Fragmento:
^^^^^^^^

En esos momentos tan duros es cuando más me acordé de Dios, y no precisamente para bien. Sin embargo, nos acercó más a Él y comenzamos a ir a misa más días buscando, supongo, milagros y explicaciones. Enseguida vimos que no estábamos solos, todo el mundo se volcó por ayudarnos, y vimos algo de luz en esos momentos tan oscuros.
La Clínica Universidad de Navarra se convirtió en nuestro nuevo hospital. La razón, muy sencilla, sabíamos que aceptarían nuestra decisión de no abortar. El primer día de visita, y cansados de hospitales, llegamos, como es normal, sin pena ni gloria, cansados de escuchar lo mismo una y otra vez.
La doctora, una persona con una gran sonrisa y que rebosaba vitalidad cambió nuestras vidas. Nos enseñó a ver, ver que el poco tiempo que íbamos a tener con nuestra hija, podría ser, el momento más feliz de nuestras vidas. Me hizo entender que Elena podría tener una vida larga. ¿Pero cómo?, me pregunté. El tiempo… nadie lo ve, pero todos sabemos que existe. Si en vez medirlo cronológicamente, lo medimos en amor mira qué vida más larga y plena va a tener Elena, tu hija.

^^^^^^^^

Qué hacer: Sigue escribiendo el relato sobre Elena a partir de su última oración, con el mismo tono personal.

Ítems de la lista:

^^^^^^^^

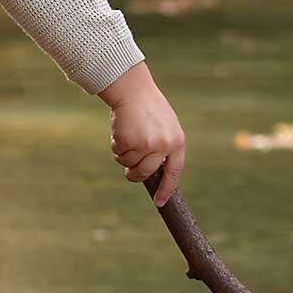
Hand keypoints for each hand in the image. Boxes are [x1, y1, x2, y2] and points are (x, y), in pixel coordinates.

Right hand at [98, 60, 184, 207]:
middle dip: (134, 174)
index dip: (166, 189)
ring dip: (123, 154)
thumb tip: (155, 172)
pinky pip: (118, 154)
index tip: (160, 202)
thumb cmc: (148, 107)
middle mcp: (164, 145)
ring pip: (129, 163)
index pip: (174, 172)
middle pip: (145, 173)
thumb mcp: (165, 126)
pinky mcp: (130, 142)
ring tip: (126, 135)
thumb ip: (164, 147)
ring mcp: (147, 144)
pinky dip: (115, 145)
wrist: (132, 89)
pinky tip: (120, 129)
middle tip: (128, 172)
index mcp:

^^^^^^^^

Tu respuesta:
Elena seguía creciendo, y mi mujer ya comenzaba a estar realmente gorda. La fecha se aproximaba y los miedos crecían. Dado que Elena no quería dejar a su mamá, y que ya había pasado la fecha en la que mi mujer salía de cuentas, nos programaron el parto para el día 20 de Junio.
Ingresaron a mi mujer el día 19 por la tarde, el parto sería largo. Para esos momentos solo habíamos pedido alguna cosita al Señor, entre otras, que estuvieran nuestras familias al completo, que pudiera bautizar a Elena y que nos ayudara a llevar con Fé lo que fuera a pasar. Parece sencillo juntar a la familia, pero mi mujer forma parte de una familia de 6 hermanos (que además viven en Bélgica) y yo de una familia de 10 hermanos. Juntar a tanta gente en Madrid no es sencillo, pero como no podía ser de otra manera, Dios nos debía algún que otro favor así que la familia estuvo presente al completo desde el día 20 a primera hora.
Las contracciones comenzaron sobre las 7:45 de la mañana con ayuda de la oxitocina que los médicos comenzaron a suministrar a mi mujer. Tras 9 horas de dolores Marie pidió la epidural. Transcurridas más de 12 horas desde el comienzo la dilatación no era suficiente, 1 cm. Estaba claro, sería necesario hacer una cesárea.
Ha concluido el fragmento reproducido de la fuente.